Should the reader have the stubborn resolve to persist in flicking pages for eternity, however, Paracletus tells us that the Book of All Hours, having crammed infinity into the first four-hundreth of its infinite pages, follows on from this list of finite numbers, plunging quite suddenly into mathematics proper, at first merely laying out the basics of simple arithmetic but very quickly elaborating and expanding its range of transformational symbols so as to describe quite complex geometric and algebraic relationships.
It has long been suspected that Paracletus drew heavily from the Book in composing his Principaea Cosmogonea, and that his initial division of principles and theorems into Macroscopica and Microscopica, with the former inscribed on the even-numbered pages and the latter inscribed on the odd-numbered pages, may well reflect a similar structure in the Book itself. Given the continuing relevance of this work to modern-day mathematicians and theoretical physicists—who still glean its pages for inspiration in constructing their theories of Relativity, Quantum Physics, Superstrings, Twistors and Random Truths—it would indeed be remarkable if Paracletus were alone responsible for this surfeit of ingenuity.

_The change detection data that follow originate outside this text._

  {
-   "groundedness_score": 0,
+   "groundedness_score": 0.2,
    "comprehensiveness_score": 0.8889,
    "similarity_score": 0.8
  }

More Solid and More Staged
Around the corner, the incessant beep beep beep of a reversing lorry cuts over the distant vroom of vans and cars delivering products and assistants to the shops of Sauchiehall Street. Fox listens for the song of birds among the early noise but hears none. Winter in Kentigern, and it won't be dawn yet for another—what?— three hours, and dark again by 4:00 p.m. He flicks his collar up and steps down from the doorway to the street, hands jammed into his pockets. He should have brought an overcoat.

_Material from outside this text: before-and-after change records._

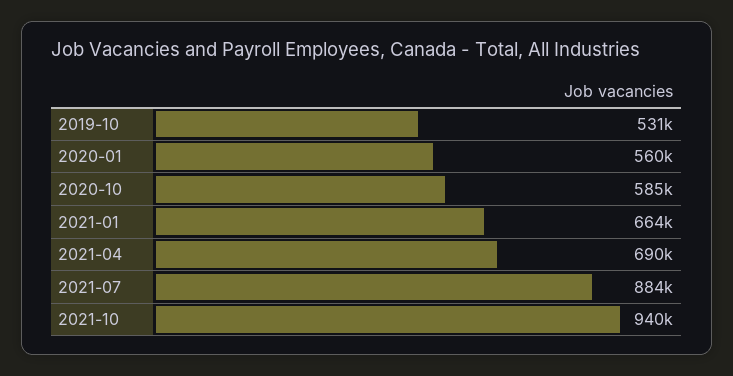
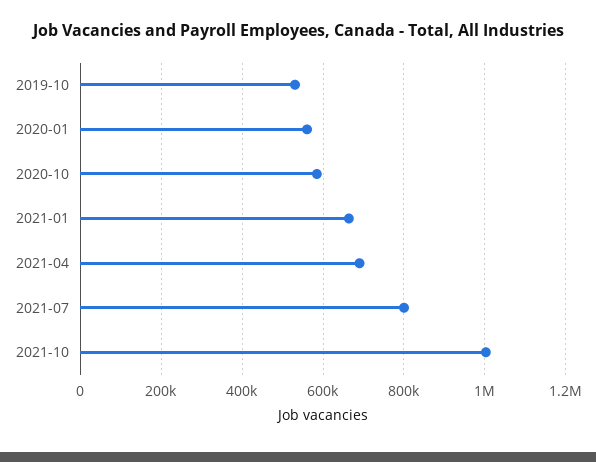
  {
    "2019-10": 531000,
    "2020-01": 560000,
    "2020-10": 585000,
    "2021-01": 664000,
    "2021-04": 690000,
-   "2021-07": 884000,
+   "2021-07": 800000,
-   "2021-10": 940000
+   "2021-10": 1000000
  }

It's cold but not cold enough for snow.
It seldom is in Kentigern this time of year. With the Gulf Stream keeping December mild and wet, White Christmases are few and far between in Kentigern, so the midwinter season has a darkness that you don't get in many cities round the world. Lit by the orange streetlights glistening on wet pavements, the decorative lights in shops, the long nights in Kentigern lack that blue-white quality of snow in the air or plowed along the gutters of New York or Berlin. It's more the light of bonfires built for dancing round, of Yule logs crackling in the hearth, candle-shaped bulbs in brass candelabra in a warm pub where you go to meet your friends. You can live through days without a glimpse of natural light here, going to work in the dark, going home in the dark. It can be miserable or it can give your life a strangely artificial air, a chiaroscuro that makes everything at once more solid and more staged. Like the whole world is a Caravag-gio painting or a Rembrandt. The Prodigal Returns.
They're all prodigals in some respects, Fox thinks, at different stages: Joey brooding and bitter, always trapped; Jack in the first flush of wild ecstatic liberation; Puck resting, out in the wilds, in some orchard that he's sure will always keep him fed. And Guy? He's the prodigal who's been out in the world now for a while, he supposes, and is starting to see life's not as simple as it looks, starting to see how dangerous the world is, but unwilling to give up.
He turns the corner past the flashing light of the garbage truck, veers past a garbageman with a quick apology and a nod.